**Assigned task a**
Count the lines of the records that contain the string "left", matching case exactly, and reply with the number alone.

Re: [PATCH 3/4] firmware: arm_scmi: Introduce monotonically increasing tokens

From: Cristian Marussi
Date: Wed May 26 2021 - 10:44:36 EST


Hi Florian,

On Mon, May 24, 2021 at 07:13:35PM -0700, Florian Fainelli wrote:
>
>
> On 5/24/2021 4:15 PM, Cristian Marussi wrote:
> > Tokens are sequence numbers embedded in the each SCMI message header: they
> > are used to correlate commands with responses (and delayed responses), but
> > their usage and policy of selection is entirely up to the caller (usually
> > the OSPM agent), while they are completely opaque to the callee (SCMI
> > server platform) which merely copies them back from the command into the
> > response message header.
> > This also means that the platform does not, can not and should not enforce
> > any kind of policy on received messages depending on the contained sequence
> > number: platform can perfectly handle concurrent requests carrying the same
> > identifiying token if that should happen.
> >
> > Moreover the platform is not required to produce in-order responses to
> > agent requests, the only constraint in these regards is that in case of
> > an asynchronous message the delayed response must be sent after the
> > immediate response for the synchronous part of the command transaction.
> >
> > Currenly the SCMI stack of the OSPM agent selects as token for the
>
> s/as token/a token/?
>
> > egressing commands the lowest possible number which is not already in use
> > by an existing in-flight transaction, which means, in other words, that
> > we immediately reuse any token after its transaction has completed or it
> > has timed out: this indeed simplifies token and associated xfer management
> > and lookup.
> >
> > Under the above assumptions and constraints, since there is really no state
> > shared between the agent and the platform to let the platform know when a
> > token and its associated message has timed out, the current policy of early
> > reuse of tokens can easily lead to the situation in which a spurios or late
>
> s/spurios/spurious/
>
> > received response (or delayed_response), related to an old stale and timed
> > out transaction, can be wrongly associated to a newer valid in-flight xfer
> > that just happens to have reused the same token.
> >
> > This misbehavior on such ghost responses is more easily exposed on those
> > transports that naturally have an higher level of parallelism in processing
> > multiple concurrent in-flight messages.
> >
> > This commit introduces a new policy of selection of tokens for the OSPM
> > agent: each new transfer now gets the next available and monotonically
> > increasing token, until tokens are exhausted and the counter rolls over.
> >
> > Such new policy mitigates the above issues with ghost responses since the
> > tokens are now reused as later as possible (when they roll back ideally)
> > and so it is much easier to identify ghost responses to stale timed out
> > transactions: this also helps in simplifying the specific transports
> > implementation since stale transport messages can be easily identified
> > and discarded early on in the rx path without the need to cross check
> > their actual sate with the core transport layer.
> > This mitigation is even more effective when, as is usual the case, the
>
> s/usual/usually/
>
> > maximum number of pending messages is capped by the platform to a much
> > lower value than whole possible range of tokens.(2^10)

**Material provided**
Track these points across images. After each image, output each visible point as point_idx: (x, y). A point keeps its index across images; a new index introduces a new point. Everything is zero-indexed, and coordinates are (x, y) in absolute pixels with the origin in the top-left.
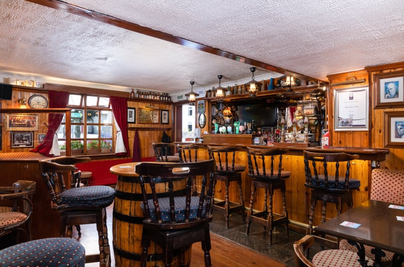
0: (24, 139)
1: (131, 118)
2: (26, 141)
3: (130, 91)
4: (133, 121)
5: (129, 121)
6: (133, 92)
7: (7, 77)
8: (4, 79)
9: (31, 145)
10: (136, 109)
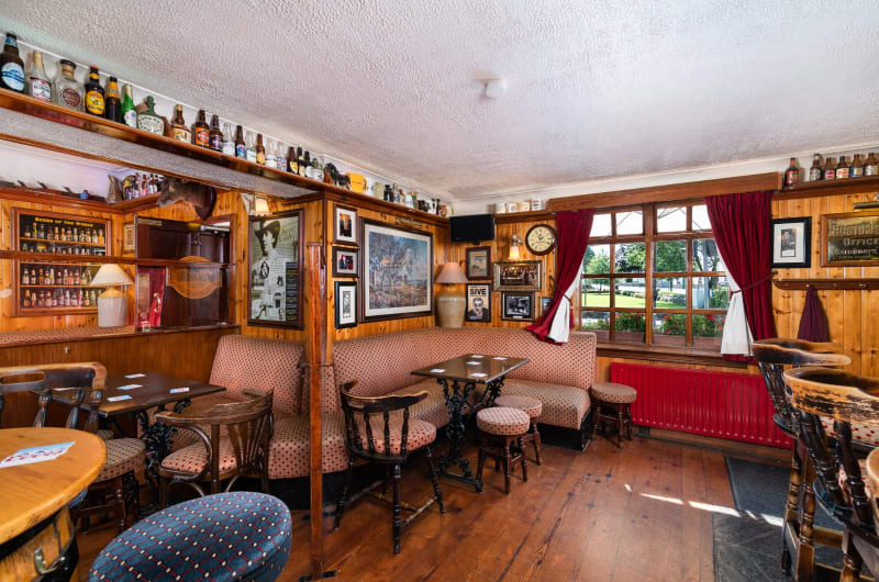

**Assigned task b**
Render this sentence from the SCMI patch reply in Spanish: "This commit introduces a new policy of selection of tokens for the OSPM agent: each new transfer now gets the next available and monotonically increasing token, until tokens are exhausted and the counter rolls over."

**Final answer a**
1

**Final answer b**
Este commit introduce una nueva política de selección de tokens para el agente OSPM: cada nueva transferencia obtiene ahora el siguiente token disponible y monótonamente creciente, hasta que los tokens se agotan y el contador da la vuelta.